One day Scott was watering his garden. “ I love watering my garden!” he said. Then a old man walked past him. Scott noticed he was wearing a trench coat, and that he had a poodle. Later when Scott was weeding his garden another man walked past with a cat on a leash. Later when he was reading to his garden a couple walked past with birds, and two dogs. Scott complemented all of them on their cool pets. Later when Scott was fertilizing his garden he told himself “ ya know, Scott you really like animals, your nice to, and your running out of poop for your garden , it would help if you got a pet” Scott replied “ yeah but ot would cost money, and I, wait I do have money! Thanks, myself I should get a pet!”

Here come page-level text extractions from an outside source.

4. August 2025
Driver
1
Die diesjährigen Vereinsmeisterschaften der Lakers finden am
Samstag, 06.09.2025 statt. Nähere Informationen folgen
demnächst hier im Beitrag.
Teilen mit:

The next day Scott walked to the Pet Store “ I want a pet that is a good on please!”
“you got to be more specific sir, what’s your name?”
“My name equals Scott, and how ‘bout a goat!”
“wait a minute, you want a goat, and your name equals Scott!, I know you, your the weirdo that works in his carrot garden all day!”
“as a matter of fact, yes, you know what they say, growing carrots, keeps the president away”
“Huh? to be the weirdo or wanting a goat?”
“Huh? Oh yeah, both, so do you got one or not!”
“Yeah, we got one, a little lass, yea high” the pet man put his hand by his knee” just a little fella”.
“I will take her in, and love her as my own”
So Scott rode home on a baby goat that day, Scott looked into her eyes and decided the name she would be known by in this life would be… Ziggee.
The next day Scott made a lovely, purple collar for Ziggee, but as soon as Ziggee saw it she ate it in two whole bites! “Bad Ziggee, one of the rules I told you is NO EATING YOUR COLLAR”, as soon as he said that Ziggee ate another collar, after another soon all of Scott’s collars were gone. Scott had a tough day he learned that Ziggee love collars, but Scott was sad, when he was in 10th grade he broke the record for most collars sewed in ten minutes, 77, now every single one had been ate by his goat friend. For the next week Scott taught Ziggee how to go poo on the garden. Ziggee was now up to Scott’s waist, and their relationship was up to the sky. So, every day Scott sews a collar, feeds it to Ziggee, Ziggee poos on his garden, Scott tries to teach Ziggee a trick. Ziggee has learned roll over, play dead and the goat dance, which is a mix of the two other tricks he knows. When Ziggee is older Scott wants to teach Ziggee how to juggle.
“Ziggee, your getting older, and it’s time you have a room of your own, with pride I present unto theeeeeeee…….” Scott through a tarp off, and revealed a shed, painted purple, like the collar that Ziggee ate. Ziggee did the goat dance and walked around in the shed, this was the best thing that ever happened to her. One day Scott was reading a book, but he could not concentrate Ziggee wanted to play with him, so Scott go so mad he yelled at Ziggee, he was very cross with her. Ziggee was sad and she put he head all the way down closed her eyes and walked to her room. Ziggee really should have been paying attention to where she was going, it was a good thing Scott was, he ran out to stop Ziggee but was to late. Ziggee was hit by a car. Time was slow. the ambulance arrived. The took Ziggee. Really bad... messed up leg…
“It will be OK” Scott told himself as he waited for the new on Ziggee’s condition, he looked up and saw Ziggee, she was missing her front legs. In their place, goat leg prosthetics. “It will be ok” Scott told himself.